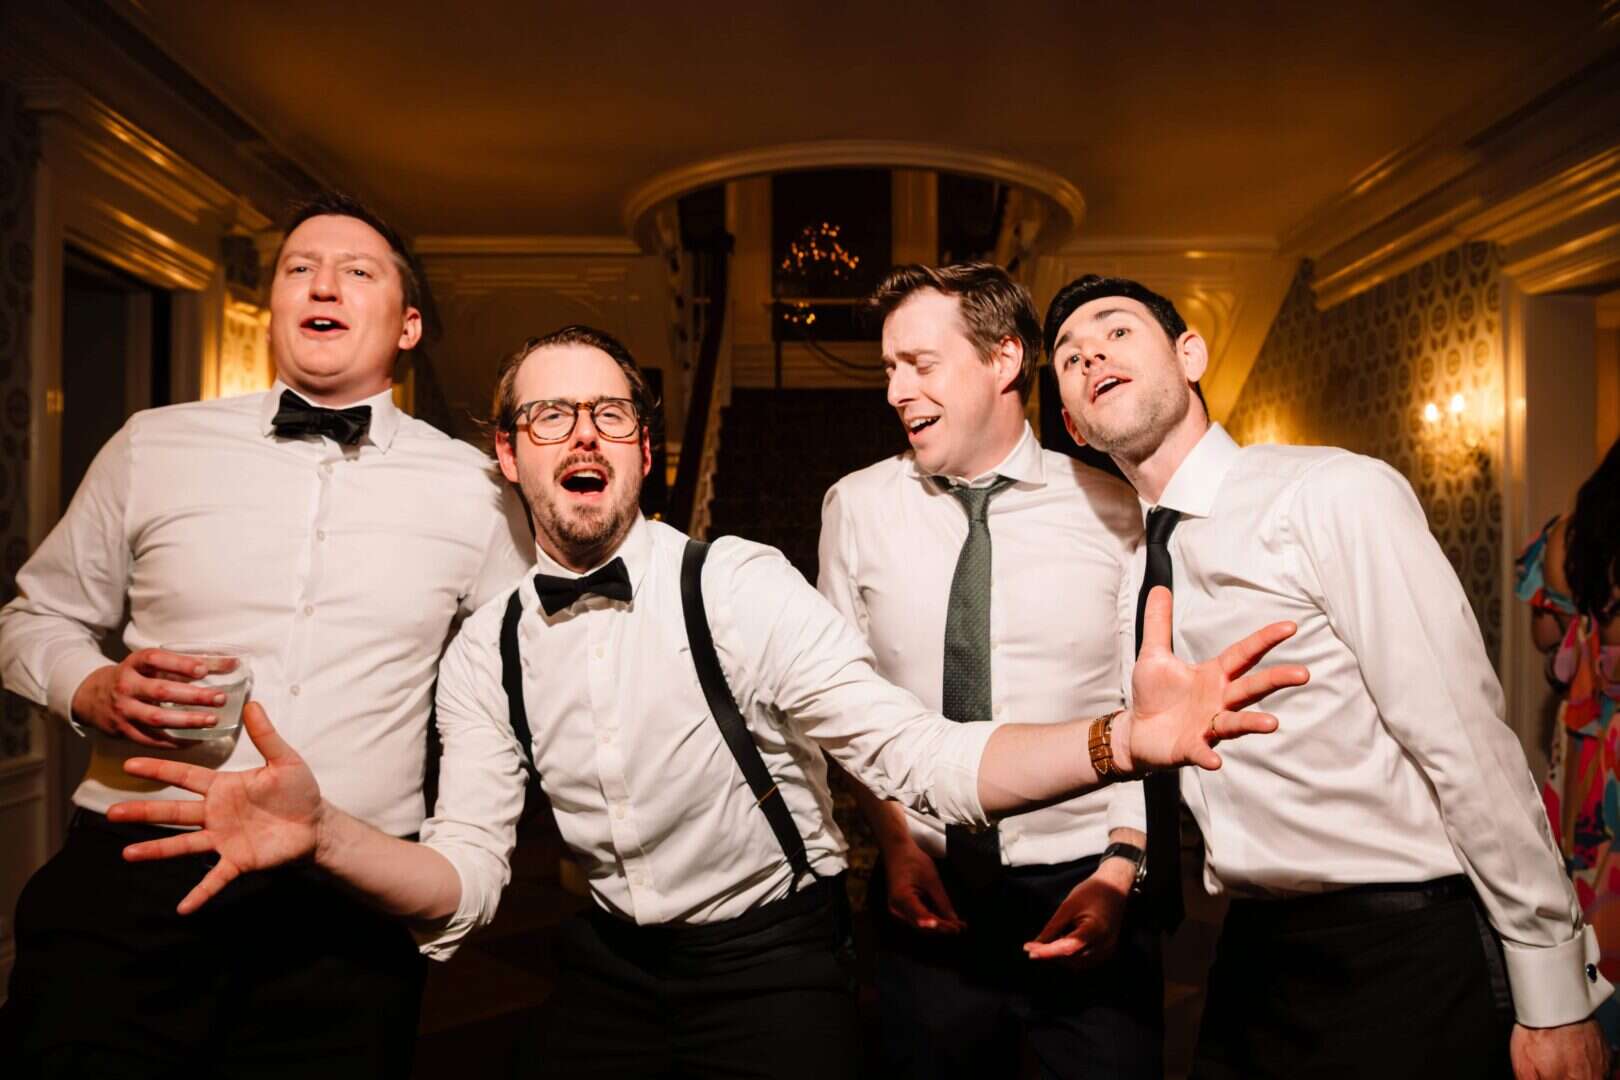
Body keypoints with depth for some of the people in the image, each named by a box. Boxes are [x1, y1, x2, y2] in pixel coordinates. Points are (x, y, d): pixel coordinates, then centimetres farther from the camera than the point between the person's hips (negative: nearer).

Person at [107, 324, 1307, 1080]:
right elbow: (465, 878, -6)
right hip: (609, 971, 4)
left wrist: (1121, 740, -42)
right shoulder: (487, 650, -4)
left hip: (770, 966, -3)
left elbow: (922, 757, -26)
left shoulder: (740, 588, -19)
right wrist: (322, 834, -25)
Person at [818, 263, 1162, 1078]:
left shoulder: (1115, 514, -5)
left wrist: (1119, 869, -9)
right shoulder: (857, 507, -1)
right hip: (929, 894, 1)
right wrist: (894, 841, -2)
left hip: (1084, 890, -1)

■ ■ ■ ■

WHAT IS REQUIRED:
Give every nonblank line of the records above as a Markdown table with the columns "Row" and "Line", numbering the rows from 1. Omit the pictures.

OUTPUT FOR THIS EXERCISE:
| Row | Line |
|---|---|
| 1 | Body keypoints with depth for some of the people in the image, each named by a box. Boxes are [x1, y1, x2, y2] in pixel coordinates. Points are (x, y, d): pixel coordinates, then centimetres farther from the camera than the point between the person's hips (negative: nearer). |
| 2 | Person at [107, 324, 1307, 1080]: |
| 3 | right elbow: (465, 878, -6) |
| 4 | right hip: (609, 971, 4) |
| 5 | left wrist: (1121, 740, -42) |
| 6 | right shoulder: (487, 650, -4) |
| 7 | left hip: (770, 966, -3) |
| 8 | left elbow: (922, 757, -26) |
| 9 | left shoulder: (740, 588, -19) |
| 10 | right wrist: (322, 834, -25) |
| 11 | Person at [818, 263, 1162, 1078]: |
| 12 | left shoulder: (1115, 514, -5) |
| 13 | left wrist: (1119, 869, -9) |
| 14 | right shoulder: (857, 507, -1) |
| 15 | right hip: (929, 894, 1) |
| 16 | right wrist: (894, 841, -2) |
| 17 | left hip: (1084, 890, -1) |